**Passage:**
# All Nordic languages: milk



## Oletta

Halló 
In Icelandic milk does not even start with the letter "m", it is "rjómi". I wonder what is its translation into other Nordic languages, please tell me.

And if you know the ethymology of Icelandic "rjómi", I'd be glad. 

Thank you.


----------



## madshov

In Danish: Mælk


----------



## Lilla My

In Norwegian bokmål, milk is "melk" og "mjølk" in Nynorsk (please correct me if it's wrong). But there's the word "rømme" which mean "crème fraîche" (cream).


----------



## strix

In Swedish, it's "mjölk".


----------



## sigjak

Oletta said:


> Halló
> In Icelandic milk does not even start with the letter "m", it is "*rjómi*".


 
In Norwegian dialects, and I think also in Nynorsk, *rjome* is (was?) the word for the heavy cream, esp. that formed on top of milk allowed to thicken. This cream was separated from the milk to make butter. The modern word is *rømme*, is a sour cream with more fat than the crème-fraiche.
An old Norwegian saying: _Han får ikkje smør han som ét opp rjomen._ (Those who eat the "rjome" won't get butter).


----------



## Oletta

Thank you! Your answer, sigjak, is especially interesting, it explains the origins of the Icelandic "rjómi", . And the old Norwegian saying is nice .


----------



## Sepia

sigjak said:


> In Norwegian dialects, and I think also in Nynorsk, *rjome* is (was?) the word for the heavy cream, esp. that formed on top of milk allowed to thicken. This cream was separated from the milk to make butter. The modern word is *rømme*, is a sour cream with more fat than the crème-fraiche.
> An old Norwegian saying: _Han får ikkje smør han som ét opp rjomen._ (Those who eat the "rjome" won't get butter).


 

That is a good info - suddenly I see the similarity with the German word "Rahm" (same meaning as "rjome".

Normally I'also expect am "m" word. I once heard that the two words that have similarity in the largest number of languages are milk and nine (9). (Besides, in case you have not noticed, incredibly many languages have the same or similar words for "9" and "new". Wonder if anyone can figure out why.)


----------



## althasil

Sepia said:


> Normally I'also expect am "m" word.

**Records provided:**

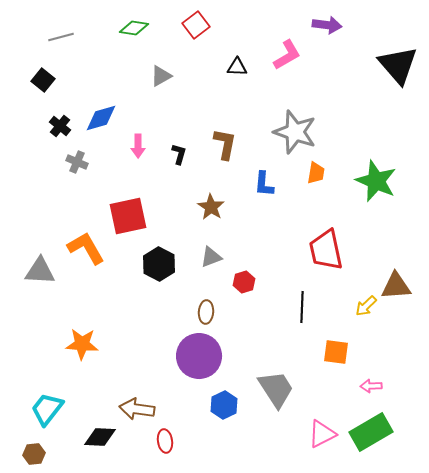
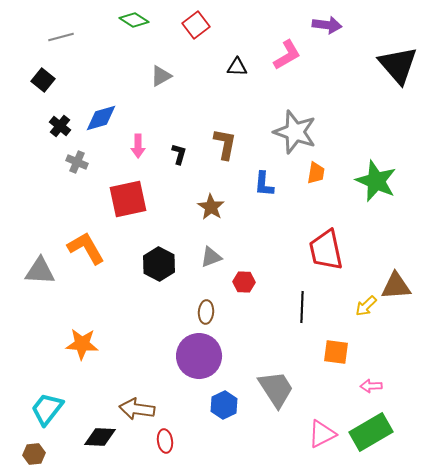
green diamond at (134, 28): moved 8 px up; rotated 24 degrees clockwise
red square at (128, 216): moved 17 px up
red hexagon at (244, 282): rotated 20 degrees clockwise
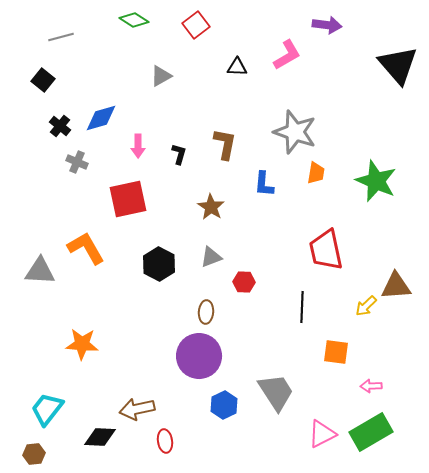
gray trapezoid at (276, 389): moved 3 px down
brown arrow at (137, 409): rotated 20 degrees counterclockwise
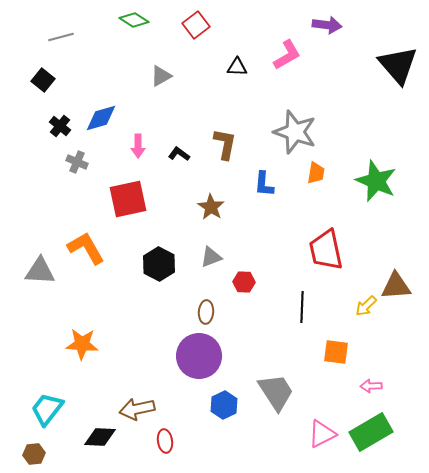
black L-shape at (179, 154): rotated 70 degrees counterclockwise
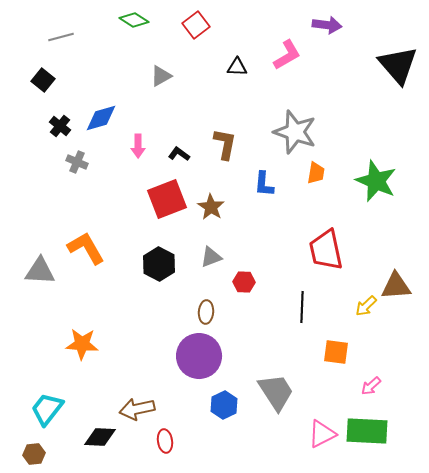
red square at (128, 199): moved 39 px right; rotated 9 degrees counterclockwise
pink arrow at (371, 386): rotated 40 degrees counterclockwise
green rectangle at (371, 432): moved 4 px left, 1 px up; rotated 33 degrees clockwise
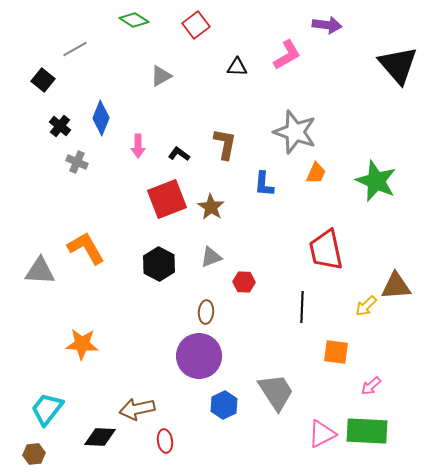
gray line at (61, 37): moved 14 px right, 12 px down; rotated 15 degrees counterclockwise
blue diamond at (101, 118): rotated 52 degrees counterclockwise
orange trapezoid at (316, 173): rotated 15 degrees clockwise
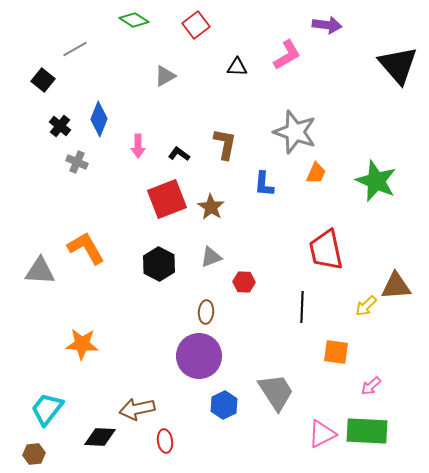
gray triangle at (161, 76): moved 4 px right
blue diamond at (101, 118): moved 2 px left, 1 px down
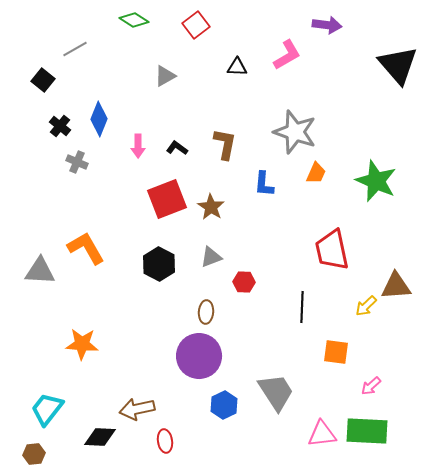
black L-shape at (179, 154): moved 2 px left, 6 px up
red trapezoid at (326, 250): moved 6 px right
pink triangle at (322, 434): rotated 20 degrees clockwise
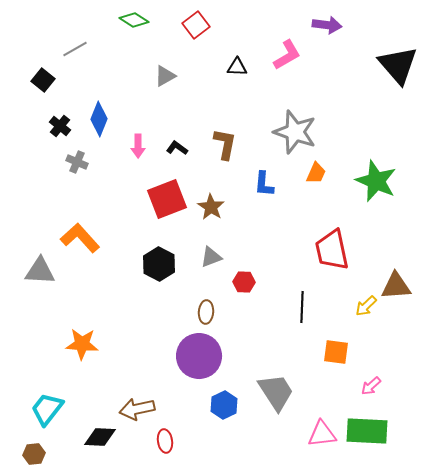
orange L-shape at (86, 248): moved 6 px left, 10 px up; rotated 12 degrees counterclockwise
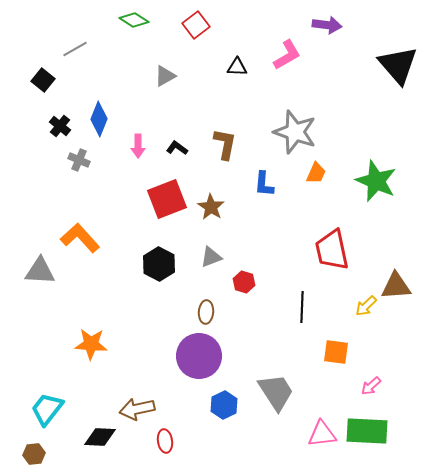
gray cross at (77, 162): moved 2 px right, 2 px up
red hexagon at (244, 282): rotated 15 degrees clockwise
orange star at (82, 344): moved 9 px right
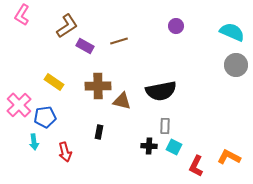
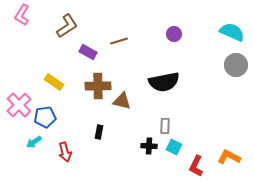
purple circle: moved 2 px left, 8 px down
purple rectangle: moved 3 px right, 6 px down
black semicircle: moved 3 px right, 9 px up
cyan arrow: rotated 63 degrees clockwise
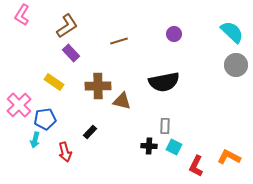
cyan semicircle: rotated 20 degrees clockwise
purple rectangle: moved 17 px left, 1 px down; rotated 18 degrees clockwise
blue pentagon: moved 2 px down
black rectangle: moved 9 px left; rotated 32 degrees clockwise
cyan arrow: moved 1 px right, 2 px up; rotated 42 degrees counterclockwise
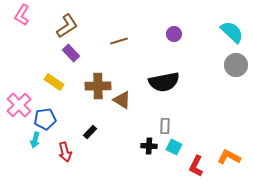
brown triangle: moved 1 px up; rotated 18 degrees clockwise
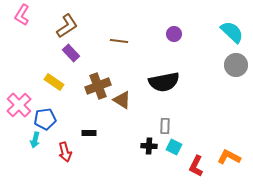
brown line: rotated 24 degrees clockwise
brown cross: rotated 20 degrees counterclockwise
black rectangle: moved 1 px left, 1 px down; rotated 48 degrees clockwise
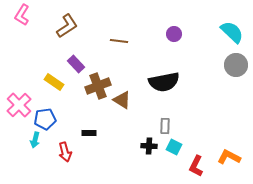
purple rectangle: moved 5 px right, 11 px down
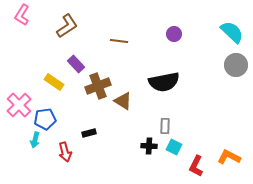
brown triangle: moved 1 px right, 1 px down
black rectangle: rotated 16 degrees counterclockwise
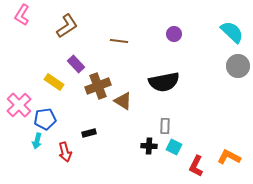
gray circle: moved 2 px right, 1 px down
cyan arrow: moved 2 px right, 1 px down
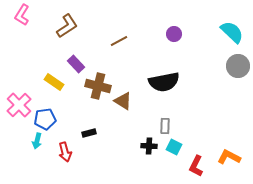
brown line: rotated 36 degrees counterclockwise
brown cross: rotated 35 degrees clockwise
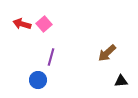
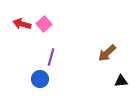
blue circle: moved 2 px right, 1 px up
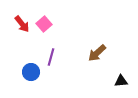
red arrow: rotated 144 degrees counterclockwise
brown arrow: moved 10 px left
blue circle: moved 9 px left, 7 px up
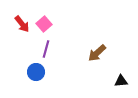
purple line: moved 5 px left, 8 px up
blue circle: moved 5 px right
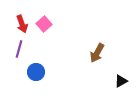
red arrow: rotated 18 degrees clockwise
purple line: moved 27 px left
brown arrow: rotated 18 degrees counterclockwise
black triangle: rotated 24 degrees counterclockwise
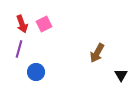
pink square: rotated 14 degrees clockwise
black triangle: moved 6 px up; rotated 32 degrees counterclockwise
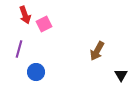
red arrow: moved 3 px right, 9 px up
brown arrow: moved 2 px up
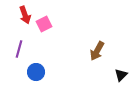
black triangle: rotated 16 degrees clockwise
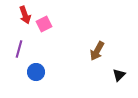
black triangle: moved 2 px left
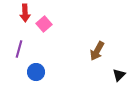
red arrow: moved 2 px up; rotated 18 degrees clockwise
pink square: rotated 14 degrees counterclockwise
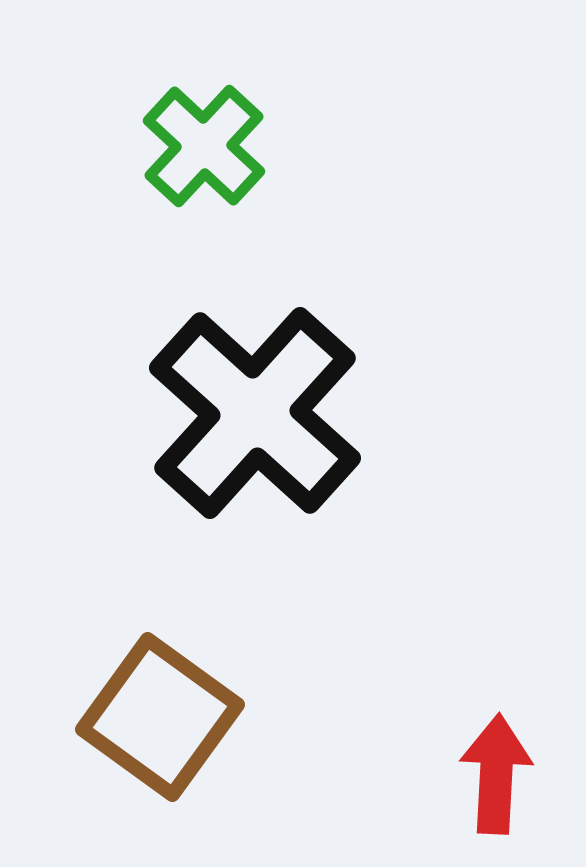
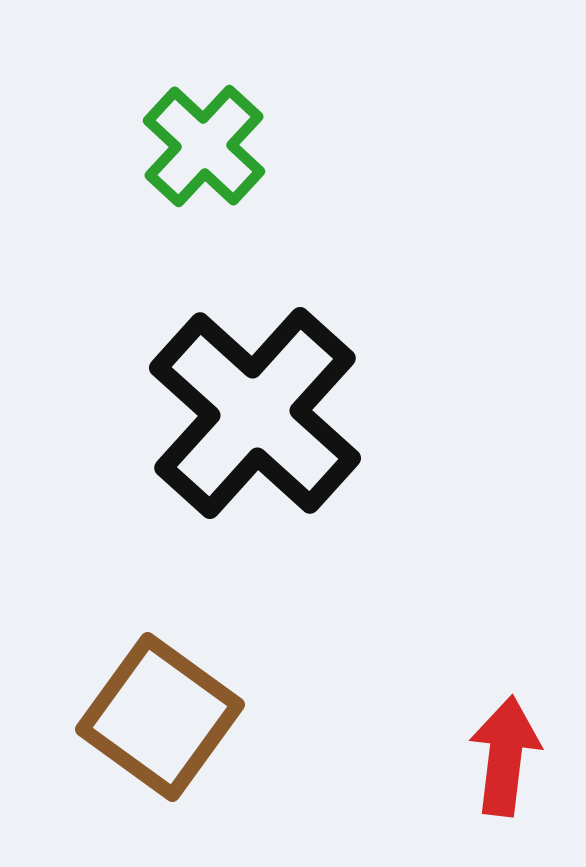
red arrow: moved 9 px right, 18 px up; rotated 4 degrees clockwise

**What is being asked:**
Transcribe verbatim the portion of the forum thread on Nordic words for milk from "# All Nordic" up to and including "please tell me.".

**Answer to this problem:**
# All Nordic languages: milk



## Oletta

Halló 
In Icelandic milk does not even start with the letter "m", it is "rjómi". I wonder what is its translation into other Nordic languages, please tell me.